EXERCISE TASKS:
1. From the Coventry zoning opinion, quote everything from "321 A.2d 289" down to "Maguire, for petitioners.".
2. In the Coventry zoning opinion, how many building permits did the building inspector issue to the Hickory Ridge Campground?
3. Continue the Coventry zoning opinion from its last sentence.

EXCERPTED PASSAGE:
[Start of Attachment]

Hardy v. Zoning Bd. of Review of Town of Coventry

Annotate this Case

321 A.2d 289 (1974)

Vernon H. HARDY et al. v. ZONING BOARD OF REVIEW OF the TOWN OF COVENTRY.

No. 73-113-M. P.

Supreme Court of Rhode Island.

June 27, 1974.

*290 Marion J. Dillon, Francis J. Maguire, for petitioners.

Paul A. Anderson, Asst. Town Sol., Providence, for respondent.

OPINION

ROBERTS, Chief Justice.

This petition for certiorari was brought to review the action of the Superior Court affirming a decision of the Zoning Board of Review of the Town of Coventry dismissing the petitioners' appeal from the issuance by the building inspector of that town of three building permits to the Hickory Ridge Campground, Inc., as the owner of a tract of land, identified as lot 151, on which it proposed to develop a campsite and trailer park. It is not disputed that at the time the permits issued the tract in question was within a district zoned for rural residential uses or that at that time under art. II, sec. 3(6), of the ordinance a "Camping area (Seasonal)" was a permitted use in such a rural residential district.

[End of Attachment]

DATA EXTRACTS:
[Start of Attachment]

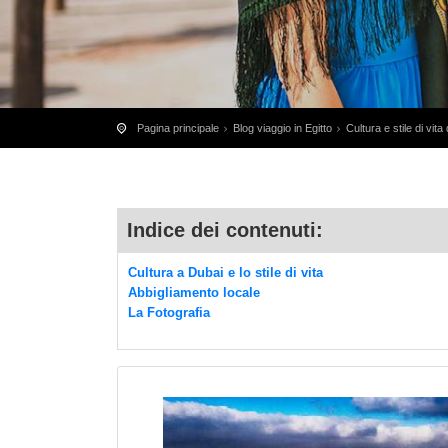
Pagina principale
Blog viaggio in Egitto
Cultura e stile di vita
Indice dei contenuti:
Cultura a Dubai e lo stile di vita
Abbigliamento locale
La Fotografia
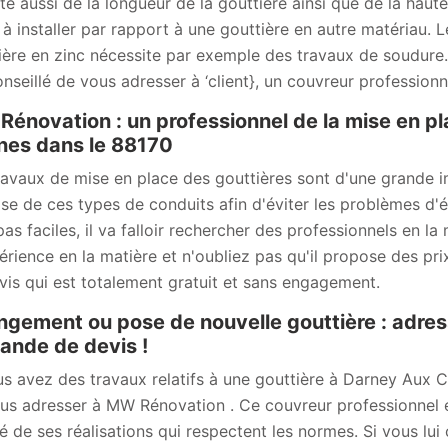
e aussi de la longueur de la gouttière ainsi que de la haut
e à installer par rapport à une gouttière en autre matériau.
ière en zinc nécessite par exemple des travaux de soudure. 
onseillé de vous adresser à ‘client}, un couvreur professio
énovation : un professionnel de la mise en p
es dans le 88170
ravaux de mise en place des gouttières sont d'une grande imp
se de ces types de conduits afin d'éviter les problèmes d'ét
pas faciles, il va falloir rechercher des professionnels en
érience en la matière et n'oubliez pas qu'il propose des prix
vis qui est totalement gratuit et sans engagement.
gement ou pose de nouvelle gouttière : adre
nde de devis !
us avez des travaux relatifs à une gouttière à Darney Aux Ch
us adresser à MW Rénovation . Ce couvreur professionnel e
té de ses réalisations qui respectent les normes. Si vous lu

[End of Attachment]
[Start of Attachment]

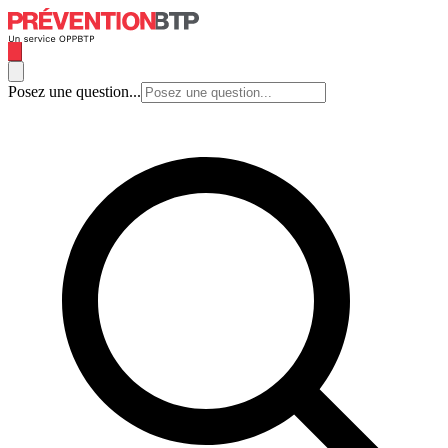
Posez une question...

[End of Attachment]

ANSWERS:
1.
321 A.2d 289 (1974)

Vernon H. HARDY et al. v. ZONING BOARD OF REVIEW OF the TOWN OF COVENTRY.

No. 73-113-M. P.

Supreme Court of Rhode Island.

June 27, 1974.

*290 Marion J. Dillon, Francis J. Maguire, for petitioners.

2. Three.

3.
The record discloses that the permits issued on March 15, 1971, and authorized the construction of an office facility and three rest rooms and that "* * * said permits specified that the facilities would be for a camp site for two hundred tents and trailers on approximately twenty-four and one-half acres of the sixty-three acre tract."[1] The petitioners, contending that they were without knowledge that permits for such a use had issued until May 10, 1971, some 56 days thereafter, filed their appeal from the action of the building inspector on May 11, 1971. In so doing, they purported to act pursuant to the provisions of art. VI, sec. 5(a), of the Zoning Ordinance of the Town of Coventry.[2]

The restricted scope of the question brought up for review by our writ of certiorari will be better understood after a brief discussion of certain of our rulings in Hartunian v. Matteson, 109 R.I. 509, 288 A.2d 485 (1972). Among other things, we there considered the validity of the provisions of art. VI, sec. 5(a) requiring that an appeal be taken from a decision of the inspector of buildings within 30 days. There we noted the limited power of the local legislature to restate the provisions of the enabling act. We made clear our adherence to the proposition that where in a zoning ordinance a local legislature purports to restate that for which provision is made in the enabling act, any attempt to expand or abridge in the zoning ordinance rights granted by the enabling act is ultra vires of the jurisdiction conferred upon *291 such a local legislature by the General Assembly and, therefore, is void.[3]

Further, in Hartunian we reiterated our acceptance of the view that a provision of a zoning ordinance limiting the time within which an appeal could be taken to an arbitrary period from the date of the issuance of such permits "* * * rather than from the time when the appellant was chargeable with knowledge of the decision from which he was appealing, would be contrary to the intendment of the General Assembly's mandated right of appeal."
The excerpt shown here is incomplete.